I applied glue sparingly to the kerfed lining strip along the top edge of the sides – I did not want any squeeze out on the inside of the guitar body. The clamping started at the neck end with a couple of Quick-grip clamps and a caul. With these clamps in place, I added a few spool clamps along the upper bout on each side of the neck block. This allowed me to then apply a clamp from neck to tail to bring the tail in to the 20″ mark. From there I just clamped the tail and added spool clamps along the sides – the last two being applied after the waist clamp was removed.
Well, I never did get to that other post for Woodworkers Safety Week 2008 but, I think that if you took the time to read some of the blogs you saw enough of the menagerie of safety devices available to help keep you safe in the workshop. At some point I can do a post about some of the more unique things I have done in my shop for safety’s sake. Now, on to the matter at hand…
When we last left the Dreadnaught Guitar project, I had completed all of the bracing for the top. The next step in the project is to glue the top and the back to the sides. However, before this can be done, the kerfed linings must be notched for the braces and the braces must be trimmed to intersect with the linings appropriately.

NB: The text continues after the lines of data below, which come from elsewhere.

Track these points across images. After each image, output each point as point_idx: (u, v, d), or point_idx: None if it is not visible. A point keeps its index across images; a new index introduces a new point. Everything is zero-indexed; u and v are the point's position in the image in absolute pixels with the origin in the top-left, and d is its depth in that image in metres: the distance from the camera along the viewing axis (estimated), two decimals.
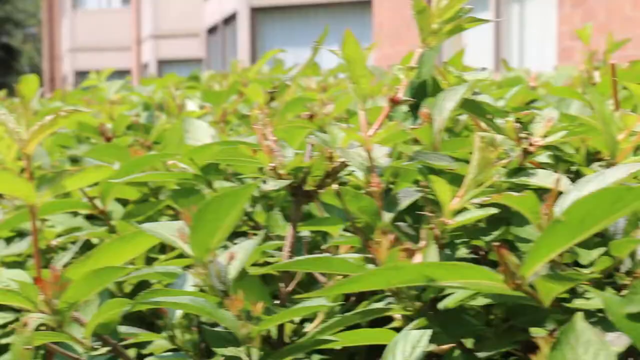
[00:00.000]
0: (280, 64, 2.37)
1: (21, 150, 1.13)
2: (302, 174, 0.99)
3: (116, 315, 0.96)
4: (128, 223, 1.46)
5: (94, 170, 1.17)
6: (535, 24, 8.15)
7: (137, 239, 1.03)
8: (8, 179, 1.06)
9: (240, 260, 0.98)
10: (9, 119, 1.14)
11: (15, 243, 1.61)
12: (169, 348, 1.26)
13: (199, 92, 2.26)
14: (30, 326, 0.89)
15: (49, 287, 0.89)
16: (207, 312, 0.89)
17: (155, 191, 1.52)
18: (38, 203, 1.11)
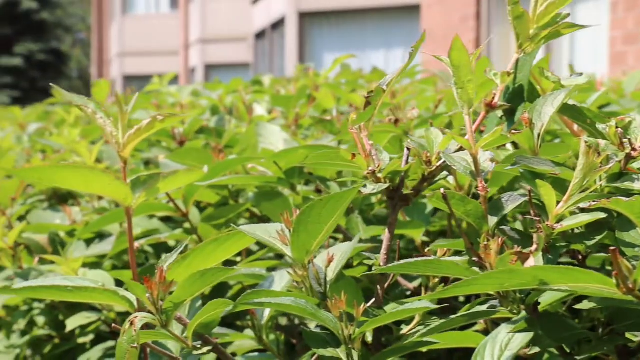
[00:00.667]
0: (348, 69, 2.39)
1: (118, 154, 1.15)
2: (399, 178, 1.00)
3: (217, 315, 0.98)
4: (209, 226, 1.48)
5: (186, 173, 1.19)
6: (586, 29, 8.07)
7: (232, 240, 1.04)
8: (107, 181, 1.08)
9: (338, 263, 0.99)
10: (107, 123, 1.17)
11: (96, 244, 1.64)
12: (253, 348, 1.28)
13: (266, 97, 2.28)
14: (137, 325, 0.91)
15: (155, 287, 0.91)
16: (309, 313, 0.90)
17: (234, 194, 1.53)
18: (134, 205, 1.13)
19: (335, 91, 1.93)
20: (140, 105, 2.49)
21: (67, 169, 1.06)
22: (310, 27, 12.75)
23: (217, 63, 19.31)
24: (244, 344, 1.27)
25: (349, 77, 2.32)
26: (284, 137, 1.81)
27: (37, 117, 2.99)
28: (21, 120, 2.82)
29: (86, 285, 1.09)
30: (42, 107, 3.47)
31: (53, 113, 3.26)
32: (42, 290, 1.11)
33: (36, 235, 1.71)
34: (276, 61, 13.88)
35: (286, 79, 2.94)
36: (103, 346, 1.56)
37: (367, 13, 12.30)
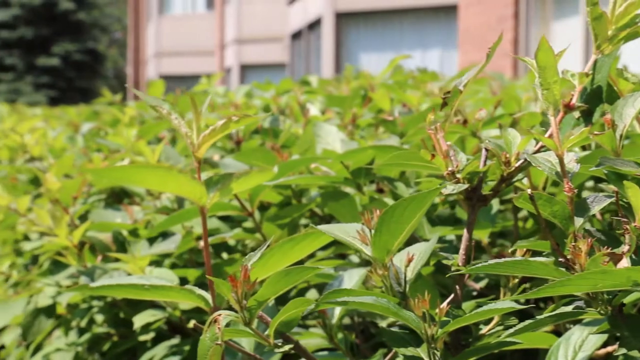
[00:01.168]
0: (400, 70, 2.39)
1: (193, 154, 1.17)
2: (477, 178, 1.01)
3: (298, 314, 0.99)
4: (273, 225, 1.50)
5: (258, 173, 1.20)
6: None
7: (308, 239, 1.05)
8: (183, 181, 1.10)
9: (417, 263, 1.00)
10: (182, 124, 1.18)
11: (159, 243, 1.65)
12: (321, 347, 1.29)
13: (319, 97, 2.29)
14: (221, 323, 0.93)
15: (240, 285, 0.92)
16: (392, 313, 0.91)
17: (298, 194, 1.55)
18: (208, 205, 1.15)
19: (391, 92, 1.94)
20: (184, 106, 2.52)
21: (146, 169, 1.07)
22: (346, 27, 12.75)
23: (252, 63, 19.38)
24: (312, 343, 1.28)
25: (399, 77, 2.33)
26: (340, 137, 1.82)
27: (87, 117, 3.02)
28: (75, 119, 2.85)
29: (162, 284, 1.11)
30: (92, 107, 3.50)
31: (102, 113, 3.30)
32: (120, 288, 1.12)
33: (100, 233, 1.73)
34: (312, 61, 13.90)
35: (336, 79, 2.95)
36: (167, 344, 1.57)
37: (404, 13, 12.29)
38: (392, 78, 2.28)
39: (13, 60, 37.63)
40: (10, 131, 2.34)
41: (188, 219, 1.44)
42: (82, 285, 1.10)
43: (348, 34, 12.73)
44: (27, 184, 2.43)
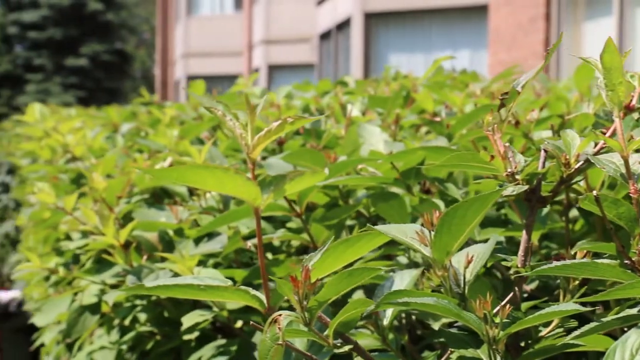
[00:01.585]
0: (441, 70, 2.39)
1: (247, 155, 1.17)
2: (536, 180, 1.01)
3: (357, 314, 0.99)
4: (322, 226, 1.50)
5: (311, 175, 1.20)
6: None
7: (363, 240, 1.05)
8: (239, 182, 1.10)
9: (476, 264, 1.00)
10: (236, 125, 1.19)
11: (205, 243, 1.66)
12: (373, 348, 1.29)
13: (359, 97, 2.29)
14: (282, 323, 0.93)
15: (301, 285, 0.93)
16: (453, 314, 0.91)
17: (345, 195, 1.55)
18: (262, 206, 1.15)
19: (436, 93, 1.94)
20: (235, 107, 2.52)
21: (205, 170, 1.08)
22: (376, 28, 12.74)
23: (280, 64, 19.40)
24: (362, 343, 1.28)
25: (439, 78, 2.32)
26: (384, 138, 1.82)
27: (126, 117, 3.04)
28: (115, 120, 2.87)
29: (218, 285, 1.12)
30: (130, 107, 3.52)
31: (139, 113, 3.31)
32: (177, 288, 1.13)
33: (146, 232, 1.74)
34: (341, 62, 13.90)
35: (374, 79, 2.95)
36: (214, 344, 1.58)
37: (434, 13, 12.25)
38: (433, 79, 2.27)
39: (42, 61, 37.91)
40: (52, 131, 2.36)
41: (238, 219, 1.45)
42: (138, 284, 1.11)
43: (377, 35, 12.71)
44: (68, 183, 2.45)
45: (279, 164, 1.71)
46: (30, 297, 3.97)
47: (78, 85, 37.25)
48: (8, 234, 8.73)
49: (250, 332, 1.59)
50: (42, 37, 37.83)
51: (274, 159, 1.76)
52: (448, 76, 2.40)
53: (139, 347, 1.92)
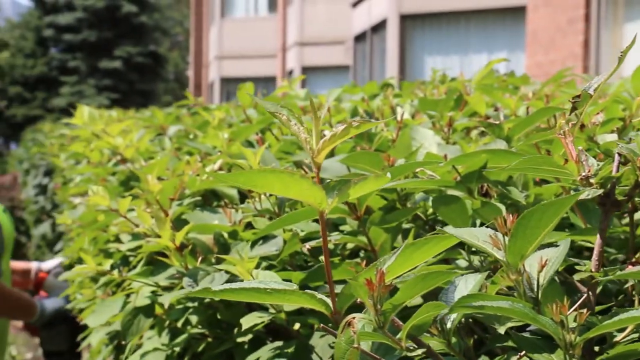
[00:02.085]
0: (491, 73, 2.37)
1: (312, 159, 1.17)
2: (610, 184, 1.00)
3: (430, 318, 0.99)
4: (380, 229, 1.50)
5: (375, 179, 1.20)
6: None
7: (430, 243, 1.05)
8: (305, 186, 1.10)
9: (550, 268, 0.99)
10: (301, 129, 1.19)
11: (260, 246, 1.66)
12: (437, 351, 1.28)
13: (408, 100, 2.28)
14: (356, 326, 0.93)
15: (376, 288, 0.93)
16: (529, 318, 0.90)
17: (403, 198, 1.54)
18: (327, 209, 1.15)
19: (491, 96, 1.93)
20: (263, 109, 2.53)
21: (272, 174, 1.08)
22: (411, 30, 12.71)
23: (314, 65, 19.43)
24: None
25: (489, 81, 2.31)
26: (437, 140, 1.82)
27: (170, 120, 3.05)
28: (162, 122, 2.89)
29: (284, 288, 1.12)
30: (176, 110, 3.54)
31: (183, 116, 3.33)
32: (243, 292, 1.13)
33: (200, 235, 1.75)
34: (376, 64, 13.88)
35: (420, 82, 2.94)
36: (271, 346, 1.58)
37: (470, 15, 12.20)
38: (484, 81, 2.26)
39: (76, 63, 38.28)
40: (102, 133, 2.38)
41: (300, 221, 1.45)
42: (205, 288, 1.11)
43: (413, 36, 12.68)
44: (117, 185, 2.47)
45: (334, 166, 1.71)
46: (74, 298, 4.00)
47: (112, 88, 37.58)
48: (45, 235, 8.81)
49: (307, 334, 1.59)
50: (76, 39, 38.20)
51: (328, 161, 1.76)
52: (498, 79, 2.39)
53: (191, 349, 1.93)
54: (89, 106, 3.36)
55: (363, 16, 14.51)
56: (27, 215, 10.09)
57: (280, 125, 2.36)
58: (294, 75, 19.95)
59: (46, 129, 9.70)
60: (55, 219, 8.13)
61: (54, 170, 7.73)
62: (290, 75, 20.60)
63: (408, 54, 12.69)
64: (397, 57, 12.58)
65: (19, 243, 11.43)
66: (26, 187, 9.69)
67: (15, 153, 13.70)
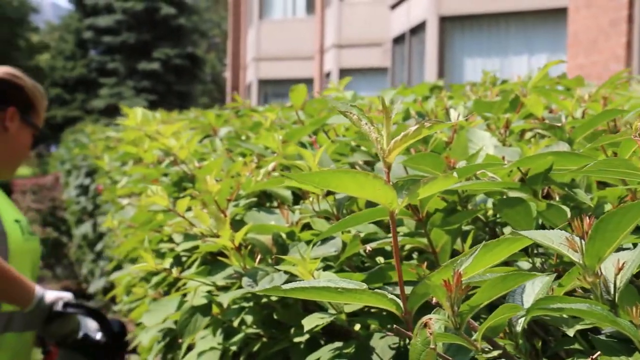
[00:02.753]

In the picture, you can see the guitar sides (still in the waist clamp) mounted in the vice on my workbench. I clamped the top to the sides temporarily in order to mark where the top braces intersect the sides. This was important step which required some careful measuring and squaring. Even though there is an inner mold supporting the sides, there is still some play in them. When clamping the top on, I made sure that the neck block area was as square as possible to the guitar top. This is important because it will minimize adjustments to the neck when it gets attached later (I’ll need to repeat this step when I actually glue the top, as well) It was also imperative that the neck block be located at 3 15/16″ from the sound hole and that the tail block be 20″ from the neck block. Once all of this was set I clamped the top to the sides.
With the top clamped in place I marked the positions of all of the braces where they intersected the sides. I made sure to capture than angles that the braces made as they crossed the sides. After this was done, it was time to mark the braces along the sides to indicate where they would need to be trimmed to. I did this while the top was still clamped in place so that I would not have to repeat the placement again later.
Now it was time to cut the notches in the kerfed linings to receive the braces. I’ve seen this done two ways – one way is to cut all the way through the sides where the braces intersect, the other is to cut only through the kerfed linings to create a little “pocket” for the ends of the braces to be glued into. I chose the latter. It just seems to be a more refined way to do this. To do this, I used a knife along the marked lines at an angle to create a kerf on each side of each notch and then carefully removed the waste with a sharp chisel. It was important to only recess these notches down to the height of the braces (about .100″). They also had to be angled slightly to match the angle on the ends of the braces.
With the notches cut in the linings, I moved on to the top to trim the braces. Because my previous marks were made on the outside edge of the sides, I moved in toward the center of the top a distance equal to the thickness of the sides from my marked locations. I made a narrow saw kerf at that location and then removed the ends of the braces with a chisel. I also reshaped the ends of the braces to be sure that they finished at about .100″.
Next, it will be time to glue the top to the sides. However, before that can be done I need to make some special clamps to help with the process. Of course, once that is done, I will have to repeat this process for the back.